• EXTRAIT SOURCE:

————

Toujours l'impatience à l'amour est mêlée.

Lectrices chéries, mes amours, du moins les plus pressées d’entre vous.
Vous qui souhaitez entrer rapidement « dans le vif du sujet », méditez sagement ce vers de Corneille.
Avez-vous remarqué quelques détails qui m’empêchent de répondre à votre hâte avec la diligence qui sied à l'esclave bien dressé ?
Avez-vous vu que vous êtes en train de lire l’histoire de deux jeunes gens qui ont dix-sept ans en l’an de grâce 1966 ?
Vous rappelez-vous qu’à ce stade de l’histoire, ils ne se connaissent que depuis trois jours ?
Avez-vous remarqué aussi que l’une est réservée car ne sachant pas à quoi s’attendre, tandis que l’autre est prudent, ne pouvant compter sur l’œil de velours de Rudolf Valentino, et que les deux sont finalement assez timides ?
Rappelez-vous qu’en 1966, et Emilia-Celina ne me contredira pas, un garçon « bien élevé », contrairement au « voyou de la Porte de Clignancourt » ne se jette pas voracement le jour même et pas plus le lendemain, sur une jeune fille, « bien élevée » elle aussi, pour lui plaquer un baiser genre « The End » comme fait le héros à la fille du sherif à la fin du film en technicolor.
Ouaip ! En 1966, on ne disait pas « rouler un patin » –sauf peut-être dans les romans de San-Antonio, car ce commissaire était un grand rouleur de patins-, ni « rouler une galoche » et encore moins « rouler une pelle », sauf peut-être « les voyous de la Porte de Clignancourt ».

————

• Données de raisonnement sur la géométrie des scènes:
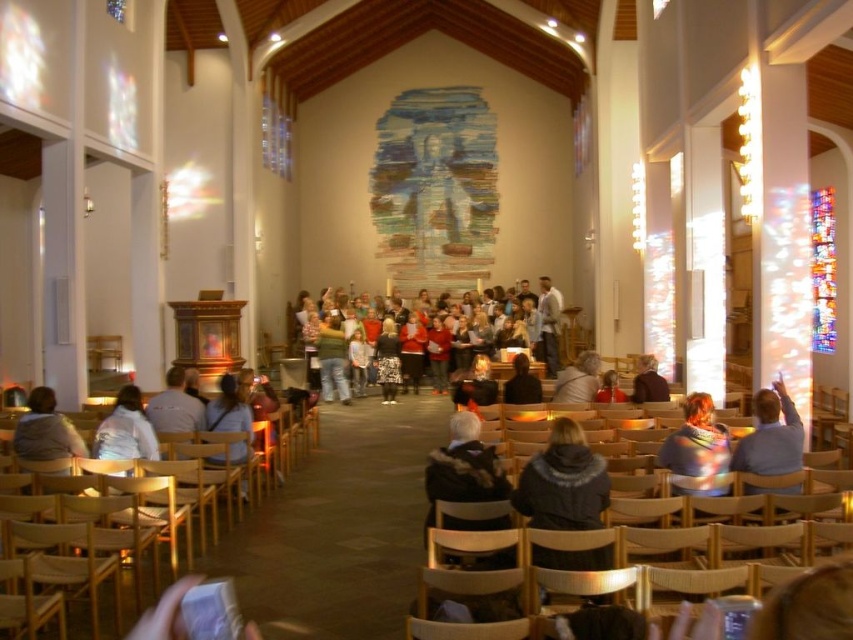
Question: Which point is closer to the camera?

Choices:
 (A) (517, 324)
 (B) (552, 451)

Answer: (B)

Question: Based on their relative distances, which object is nearer to the light gray sweater at lower left?

Choices:
 (A) fuzzy gray scarf at center
 (B) multicolored scarf at center

Answer: (A)

Question: Observing the image, what is the correct spatial positioning of fuzzy gray scarf at center in reference to blue sweater at right?

Choices:
 (A) left
 (B) right

Answer: (A)

Question: Is fuzzy gray scarf at center smaller than dark gray sweater at center?

Choices:
 (A) no
 (B) yes

Answer: (B)

Question: Is fuzzy gray scarf at center smaller than multicolored scarf at center?

Choices:
 (A) no
 (B) yes

Answer: (A)

Question: Which of the following is the closest to the observer?

Choices:
 (A) dark gray sweater at center
 (B) matte brown jacket at lower right

Answer: (B)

————

• TÂCHES À RÉALISER:
1. Transcrivez à l'identique l'ensemble des entrées sur la géométrie des scènes, sans reproduire les images.
2. Poursuivez le texte sur l'impatience des lectrices à partir de sa dernière phrase.
Le texte sur l'impatience des lectrices et les entrées n'ont aucun rapport entre eux.

• RÉPONSES AUX TÂCHES:
1.
Question: Which point is closer to the camera?

Choices:
 (A) (517, 324)
 (B) (552, 451)

Answer: (B)

Question: Based on their relative distances, which object is nearer to the light gray sweater at lower left?

Choices:
 (A) fuzzy gray scarf at center
 (B) multicolored scarf at center

Answer: (A)

Question: Observing the image, what is the correct spatial positioning of fuzzy gray scarf at center in reference to blue sweater at right?

Choices:
 (A) left
 (B) right

Answer: (A)

Question: Is fuzzy gray scarf at center smaller than dark gray sweater at center?

Choices:
 (A) no
 (B) yes

Answer: (B)

Question: Is fuzzy gray scarf at center smaller than multicolored scarf at center?

Choices:
 (A) no
 (B) yes

Answer: (A)

Question: Which of the following is the closest to the observer?

Choices:
 (A) dark gray sweater at center
 (B) matte brown jacket at lower right

Answer: (B)

2.
De plus, les lectrices chéries qui me connaissent savent que si elles croisent Apollon et votre serviteur dans le même couloir au même instant, il y a peu de chances qu’on les prenne pour des jumeaux monozygotes.
Donc, vous êtes bien obligées, lectrices chéries d’attendre que les évènements se produisent.
Au mieux, vous pourriez supputer leur déroulement.
Mais vous êtes obligées d’attendre pour savoir si vous aviez raison…

 

dimanche, 17 février 2013

Vous devant qui je brûle et tremble.

Après avoir vu le Grand Bourdon –et entendu quelques cloches…-, nous redescendîmes et arrivâmes sur le parvis.
Parvis beaucoup plus petit en 1966 qu’aujourd’hui car la rue d’Arcole arrivait alors jusqu’au pont au Double.
Nous avions à l’esprit d’aller jusqu’au pont d’Arcole, la place de l’Hôtel de Ville, qui était encore ouverte à la circulation, la République et remonter les grands boulevards jusqu’à la rue d’Hauteville.
Nous marchions lentement et plus nous approchions de chez elle, plus nous marchions lentement.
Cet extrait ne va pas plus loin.